* **EXERCISE**: Extract all lines in the data that contain the word "escape".

* **DATA FOR PROCESSING**:

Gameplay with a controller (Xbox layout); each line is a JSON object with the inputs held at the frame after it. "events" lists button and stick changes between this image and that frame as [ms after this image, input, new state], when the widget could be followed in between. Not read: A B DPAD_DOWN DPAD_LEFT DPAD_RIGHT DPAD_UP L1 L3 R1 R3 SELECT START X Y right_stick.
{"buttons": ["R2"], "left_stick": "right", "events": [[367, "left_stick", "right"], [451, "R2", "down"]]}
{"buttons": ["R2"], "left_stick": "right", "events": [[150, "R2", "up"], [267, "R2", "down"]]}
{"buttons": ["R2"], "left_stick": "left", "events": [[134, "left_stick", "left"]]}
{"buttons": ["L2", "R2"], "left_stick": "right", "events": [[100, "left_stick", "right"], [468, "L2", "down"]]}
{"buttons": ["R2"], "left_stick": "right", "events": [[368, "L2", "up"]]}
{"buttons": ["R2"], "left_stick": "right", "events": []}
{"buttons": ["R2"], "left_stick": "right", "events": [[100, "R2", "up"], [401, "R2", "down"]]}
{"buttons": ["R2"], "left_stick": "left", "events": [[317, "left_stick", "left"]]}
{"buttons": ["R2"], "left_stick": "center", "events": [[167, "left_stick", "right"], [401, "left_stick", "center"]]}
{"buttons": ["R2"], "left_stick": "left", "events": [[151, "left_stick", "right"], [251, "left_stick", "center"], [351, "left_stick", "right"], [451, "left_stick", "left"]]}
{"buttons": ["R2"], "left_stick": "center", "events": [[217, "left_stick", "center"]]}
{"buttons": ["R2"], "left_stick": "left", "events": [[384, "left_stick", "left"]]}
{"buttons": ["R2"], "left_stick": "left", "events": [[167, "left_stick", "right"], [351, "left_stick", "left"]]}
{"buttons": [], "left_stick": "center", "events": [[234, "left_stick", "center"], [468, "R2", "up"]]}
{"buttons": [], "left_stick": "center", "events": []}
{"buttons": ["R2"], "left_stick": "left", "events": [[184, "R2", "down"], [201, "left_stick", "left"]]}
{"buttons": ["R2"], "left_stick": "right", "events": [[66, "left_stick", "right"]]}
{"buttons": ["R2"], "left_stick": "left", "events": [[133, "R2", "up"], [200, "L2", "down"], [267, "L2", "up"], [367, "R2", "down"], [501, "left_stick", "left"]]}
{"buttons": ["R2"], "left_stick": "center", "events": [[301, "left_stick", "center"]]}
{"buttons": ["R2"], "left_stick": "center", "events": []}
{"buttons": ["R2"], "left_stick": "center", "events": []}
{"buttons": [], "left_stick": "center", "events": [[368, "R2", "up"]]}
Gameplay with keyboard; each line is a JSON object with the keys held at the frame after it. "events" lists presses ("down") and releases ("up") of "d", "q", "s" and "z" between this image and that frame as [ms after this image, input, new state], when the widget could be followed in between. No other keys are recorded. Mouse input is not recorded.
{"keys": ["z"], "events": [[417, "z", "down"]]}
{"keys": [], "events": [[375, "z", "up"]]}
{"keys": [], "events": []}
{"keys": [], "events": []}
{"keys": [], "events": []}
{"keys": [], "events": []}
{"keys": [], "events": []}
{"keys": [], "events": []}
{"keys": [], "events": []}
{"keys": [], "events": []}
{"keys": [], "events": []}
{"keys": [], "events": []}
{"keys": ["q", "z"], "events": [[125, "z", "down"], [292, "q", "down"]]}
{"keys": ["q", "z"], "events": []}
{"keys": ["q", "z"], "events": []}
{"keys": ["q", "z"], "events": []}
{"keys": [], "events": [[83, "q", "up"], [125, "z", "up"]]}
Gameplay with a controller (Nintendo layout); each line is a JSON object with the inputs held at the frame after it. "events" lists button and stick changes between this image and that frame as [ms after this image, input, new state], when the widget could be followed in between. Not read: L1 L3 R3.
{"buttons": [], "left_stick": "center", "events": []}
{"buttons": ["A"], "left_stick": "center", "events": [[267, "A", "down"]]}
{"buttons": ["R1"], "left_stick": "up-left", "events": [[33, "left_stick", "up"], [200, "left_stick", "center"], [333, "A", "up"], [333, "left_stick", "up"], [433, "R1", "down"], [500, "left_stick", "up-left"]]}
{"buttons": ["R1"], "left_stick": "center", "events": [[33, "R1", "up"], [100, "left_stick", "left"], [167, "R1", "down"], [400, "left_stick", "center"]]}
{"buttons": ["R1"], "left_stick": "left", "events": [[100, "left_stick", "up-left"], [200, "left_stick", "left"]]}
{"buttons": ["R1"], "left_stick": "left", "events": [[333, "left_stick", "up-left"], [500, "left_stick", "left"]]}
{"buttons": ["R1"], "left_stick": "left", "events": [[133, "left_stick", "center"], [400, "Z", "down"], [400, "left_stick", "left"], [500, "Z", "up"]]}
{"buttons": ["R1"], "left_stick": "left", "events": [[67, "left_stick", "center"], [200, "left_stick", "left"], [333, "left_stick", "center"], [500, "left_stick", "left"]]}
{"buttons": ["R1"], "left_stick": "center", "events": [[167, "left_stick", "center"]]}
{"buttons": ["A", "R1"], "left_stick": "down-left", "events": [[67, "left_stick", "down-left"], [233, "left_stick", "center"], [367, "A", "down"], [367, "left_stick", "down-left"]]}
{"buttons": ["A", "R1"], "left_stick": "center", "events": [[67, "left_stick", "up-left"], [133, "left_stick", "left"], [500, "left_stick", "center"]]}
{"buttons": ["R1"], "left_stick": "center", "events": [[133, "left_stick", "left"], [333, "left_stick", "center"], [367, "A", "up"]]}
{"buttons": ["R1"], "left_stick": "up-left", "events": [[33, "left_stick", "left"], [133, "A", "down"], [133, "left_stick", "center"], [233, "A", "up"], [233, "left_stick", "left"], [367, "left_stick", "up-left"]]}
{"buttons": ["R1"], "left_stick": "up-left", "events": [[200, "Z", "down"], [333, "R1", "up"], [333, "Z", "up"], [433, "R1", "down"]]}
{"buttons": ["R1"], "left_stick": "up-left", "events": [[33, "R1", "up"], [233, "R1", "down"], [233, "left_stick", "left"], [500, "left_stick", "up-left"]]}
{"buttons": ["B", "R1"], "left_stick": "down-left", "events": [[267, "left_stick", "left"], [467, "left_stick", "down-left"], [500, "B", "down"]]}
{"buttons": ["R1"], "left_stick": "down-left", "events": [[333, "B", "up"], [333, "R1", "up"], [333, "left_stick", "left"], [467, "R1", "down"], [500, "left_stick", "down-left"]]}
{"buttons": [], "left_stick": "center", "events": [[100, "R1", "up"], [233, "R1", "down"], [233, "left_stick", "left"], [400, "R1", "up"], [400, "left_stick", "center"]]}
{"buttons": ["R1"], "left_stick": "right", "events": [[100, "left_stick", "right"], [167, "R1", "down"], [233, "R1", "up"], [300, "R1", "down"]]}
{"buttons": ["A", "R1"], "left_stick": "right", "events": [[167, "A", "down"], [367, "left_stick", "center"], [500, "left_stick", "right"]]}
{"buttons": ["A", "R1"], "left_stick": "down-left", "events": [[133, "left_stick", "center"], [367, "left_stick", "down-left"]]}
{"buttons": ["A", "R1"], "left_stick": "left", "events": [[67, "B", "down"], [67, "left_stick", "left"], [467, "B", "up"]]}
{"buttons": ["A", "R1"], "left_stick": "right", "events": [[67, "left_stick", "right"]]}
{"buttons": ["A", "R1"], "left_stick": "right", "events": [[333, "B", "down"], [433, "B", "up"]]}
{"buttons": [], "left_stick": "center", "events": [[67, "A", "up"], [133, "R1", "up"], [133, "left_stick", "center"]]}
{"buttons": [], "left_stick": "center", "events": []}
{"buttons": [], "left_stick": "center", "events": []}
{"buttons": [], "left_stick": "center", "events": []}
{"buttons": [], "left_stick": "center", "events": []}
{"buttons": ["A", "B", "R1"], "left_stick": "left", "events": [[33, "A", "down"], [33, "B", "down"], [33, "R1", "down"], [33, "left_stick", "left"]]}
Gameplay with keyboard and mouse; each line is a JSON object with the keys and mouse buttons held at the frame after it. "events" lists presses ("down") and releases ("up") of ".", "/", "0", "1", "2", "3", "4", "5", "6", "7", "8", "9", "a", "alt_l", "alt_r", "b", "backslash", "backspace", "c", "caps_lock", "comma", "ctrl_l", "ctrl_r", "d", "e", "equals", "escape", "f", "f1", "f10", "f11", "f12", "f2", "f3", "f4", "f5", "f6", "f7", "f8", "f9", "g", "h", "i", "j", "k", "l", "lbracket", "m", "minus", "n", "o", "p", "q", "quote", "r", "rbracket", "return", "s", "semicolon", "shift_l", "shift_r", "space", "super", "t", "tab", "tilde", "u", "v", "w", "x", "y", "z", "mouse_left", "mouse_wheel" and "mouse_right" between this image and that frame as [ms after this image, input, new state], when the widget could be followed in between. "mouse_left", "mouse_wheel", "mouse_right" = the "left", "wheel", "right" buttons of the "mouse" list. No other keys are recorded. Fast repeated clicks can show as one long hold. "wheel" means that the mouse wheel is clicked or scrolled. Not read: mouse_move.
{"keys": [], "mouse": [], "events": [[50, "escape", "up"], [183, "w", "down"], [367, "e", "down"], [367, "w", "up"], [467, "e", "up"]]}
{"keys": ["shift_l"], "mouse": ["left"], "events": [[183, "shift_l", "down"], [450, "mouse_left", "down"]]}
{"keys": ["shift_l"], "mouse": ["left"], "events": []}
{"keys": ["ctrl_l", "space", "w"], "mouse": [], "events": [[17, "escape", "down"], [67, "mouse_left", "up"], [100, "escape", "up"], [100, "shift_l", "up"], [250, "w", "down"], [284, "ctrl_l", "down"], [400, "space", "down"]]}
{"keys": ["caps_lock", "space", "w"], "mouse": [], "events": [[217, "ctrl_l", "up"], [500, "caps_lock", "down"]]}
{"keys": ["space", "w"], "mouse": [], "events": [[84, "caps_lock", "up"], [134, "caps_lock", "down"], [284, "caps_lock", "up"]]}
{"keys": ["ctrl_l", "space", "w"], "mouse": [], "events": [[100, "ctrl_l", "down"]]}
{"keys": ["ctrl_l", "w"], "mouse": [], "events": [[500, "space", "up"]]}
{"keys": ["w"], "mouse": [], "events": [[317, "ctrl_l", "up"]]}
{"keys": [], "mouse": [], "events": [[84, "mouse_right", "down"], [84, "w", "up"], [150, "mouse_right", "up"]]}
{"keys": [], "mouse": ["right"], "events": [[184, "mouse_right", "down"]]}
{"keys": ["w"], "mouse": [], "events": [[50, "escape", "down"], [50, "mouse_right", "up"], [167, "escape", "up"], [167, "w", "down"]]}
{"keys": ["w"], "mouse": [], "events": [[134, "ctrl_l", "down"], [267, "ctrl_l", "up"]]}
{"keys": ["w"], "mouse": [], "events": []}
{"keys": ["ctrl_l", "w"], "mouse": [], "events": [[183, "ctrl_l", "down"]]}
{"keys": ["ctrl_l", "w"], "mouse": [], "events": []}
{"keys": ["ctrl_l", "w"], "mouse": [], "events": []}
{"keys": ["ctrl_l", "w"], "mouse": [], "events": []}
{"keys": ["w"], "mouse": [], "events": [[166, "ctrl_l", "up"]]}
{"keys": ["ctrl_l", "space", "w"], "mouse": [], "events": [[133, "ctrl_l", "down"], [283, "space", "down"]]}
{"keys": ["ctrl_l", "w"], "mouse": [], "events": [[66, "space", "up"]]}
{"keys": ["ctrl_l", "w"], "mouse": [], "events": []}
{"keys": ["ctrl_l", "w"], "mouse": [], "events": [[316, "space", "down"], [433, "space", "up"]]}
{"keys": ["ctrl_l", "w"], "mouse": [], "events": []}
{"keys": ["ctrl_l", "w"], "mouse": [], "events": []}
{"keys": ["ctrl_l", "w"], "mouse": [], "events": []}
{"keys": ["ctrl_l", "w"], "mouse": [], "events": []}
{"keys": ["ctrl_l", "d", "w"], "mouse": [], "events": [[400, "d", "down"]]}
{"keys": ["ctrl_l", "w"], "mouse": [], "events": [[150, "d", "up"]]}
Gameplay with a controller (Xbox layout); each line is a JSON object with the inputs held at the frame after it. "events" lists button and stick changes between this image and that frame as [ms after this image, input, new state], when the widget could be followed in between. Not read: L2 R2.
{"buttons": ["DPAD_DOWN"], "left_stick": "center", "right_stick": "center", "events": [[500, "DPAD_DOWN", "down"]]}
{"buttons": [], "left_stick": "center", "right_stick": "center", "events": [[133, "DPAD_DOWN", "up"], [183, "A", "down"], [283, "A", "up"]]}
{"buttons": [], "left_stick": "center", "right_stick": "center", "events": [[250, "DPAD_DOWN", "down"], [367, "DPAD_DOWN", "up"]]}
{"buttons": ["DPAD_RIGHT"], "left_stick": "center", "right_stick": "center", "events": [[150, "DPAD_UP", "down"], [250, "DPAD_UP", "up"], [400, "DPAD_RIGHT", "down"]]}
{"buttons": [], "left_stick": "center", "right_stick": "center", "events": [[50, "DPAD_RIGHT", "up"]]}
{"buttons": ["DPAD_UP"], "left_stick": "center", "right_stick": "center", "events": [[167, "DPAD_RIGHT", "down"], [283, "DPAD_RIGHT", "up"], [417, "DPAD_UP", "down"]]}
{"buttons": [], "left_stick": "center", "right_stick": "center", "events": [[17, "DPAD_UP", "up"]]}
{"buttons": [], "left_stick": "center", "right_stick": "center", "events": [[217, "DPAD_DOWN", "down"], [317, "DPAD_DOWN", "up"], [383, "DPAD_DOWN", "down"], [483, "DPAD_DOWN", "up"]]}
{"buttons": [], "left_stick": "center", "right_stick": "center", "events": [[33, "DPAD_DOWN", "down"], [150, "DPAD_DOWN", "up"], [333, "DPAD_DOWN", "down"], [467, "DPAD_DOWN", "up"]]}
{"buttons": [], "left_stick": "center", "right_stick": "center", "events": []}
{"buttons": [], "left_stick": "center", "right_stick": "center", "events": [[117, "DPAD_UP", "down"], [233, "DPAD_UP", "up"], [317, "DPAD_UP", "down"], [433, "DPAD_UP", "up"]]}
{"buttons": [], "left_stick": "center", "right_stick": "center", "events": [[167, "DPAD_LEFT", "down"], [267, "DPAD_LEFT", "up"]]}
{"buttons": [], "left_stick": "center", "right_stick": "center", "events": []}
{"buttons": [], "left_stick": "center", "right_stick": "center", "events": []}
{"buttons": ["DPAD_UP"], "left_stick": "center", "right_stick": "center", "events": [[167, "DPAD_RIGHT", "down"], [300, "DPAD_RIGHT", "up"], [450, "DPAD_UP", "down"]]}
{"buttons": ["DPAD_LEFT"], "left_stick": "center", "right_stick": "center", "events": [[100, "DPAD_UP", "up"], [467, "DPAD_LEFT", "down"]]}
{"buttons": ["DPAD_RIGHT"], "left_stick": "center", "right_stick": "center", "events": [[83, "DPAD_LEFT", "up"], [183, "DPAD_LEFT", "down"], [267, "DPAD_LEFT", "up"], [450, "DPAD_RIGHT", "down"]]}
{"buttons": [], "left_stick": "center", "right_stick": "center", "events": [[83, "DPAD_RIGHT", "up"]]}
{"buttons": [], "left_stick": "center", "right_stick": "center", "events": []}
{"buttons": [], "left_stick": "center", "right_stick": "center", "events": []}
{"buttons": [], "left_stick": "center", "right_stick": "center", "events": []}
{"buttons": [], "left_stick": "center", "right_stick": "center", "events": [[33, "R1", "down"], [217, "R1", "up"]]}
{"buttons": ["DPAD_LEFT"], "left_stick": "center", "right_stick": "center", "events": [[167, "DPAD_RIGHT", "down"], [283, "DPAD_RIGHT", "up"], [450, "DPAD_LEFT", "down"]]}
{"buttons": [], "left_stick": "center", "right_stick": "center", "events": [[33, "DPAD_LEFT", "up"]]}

* **ANSWER FOR THIS EXERCISE**:
Gameplay with keyboard and mouse; each line is a JSON object with the keys and mouse buttons held at the frame after it. "events" lists presses ("down") and releases ("up") of ".", "/", "0", "1", "2", "3", "4", "5", "6", "7", "8", "9", "a", "alt_l", "alt_r", "b", "backslash", "backspace", "c", "caps_lock", "comma", "ctrl_l", "ctrl_r", "d", "e", "equals", "escape", "f", "f1", "f10", "f11", "f12", "f2", "f3", "f4", "f5", "f6", "f7", "f8", "f9", "g", "h", "i", "j", "k", "l", "lbracket", "m", "minus", "n", "o", "p", "q", "quote", "r", "rbracket", "return", "s", "semicolon", "shift_l", "shift_r", "space", "super", "t", "tab", "tilde", "u", "v", "w", "x", "y", "z", "mouse_left", "mouse_wheel" and "mouse_right" between this image and that frame as [ms after this image, input, new state], when the widget could be followed in between. "mouse_left", "mouse_wheel", "mouse_right" = the "left", "wheel", "right" buttons of the "mouse" list. No other keys are recorded. Fast repeated clicks can show as one long hold. "wheel" means that the mouse wheel is clicked or scrolled. Not read: mouse_move.
{"keys": [], "mouse": [], "events": [[50, "escape", "up"], [183, "w", "down"], [367, "e", "down"], [367, "w", "up"], [467, "e", "up"]]}
{"keys": ["ctrl_l", "space", "w"], "mouse": [], "events": [[17, "escape", "down"], [67, "mouse_left", "up"], [100, "escape", "up"], [100, "shift_l", "up"], [250, "w", "down"], [284, "ctrl_l", "down"], [400, "space", "down"]]}
{"keys": ["w"], "mouse": [], "events": [[50, "escape", "down"], [50, "mouse_right", "up"], [167, "escape", "up"], [167, "w", "down"]]}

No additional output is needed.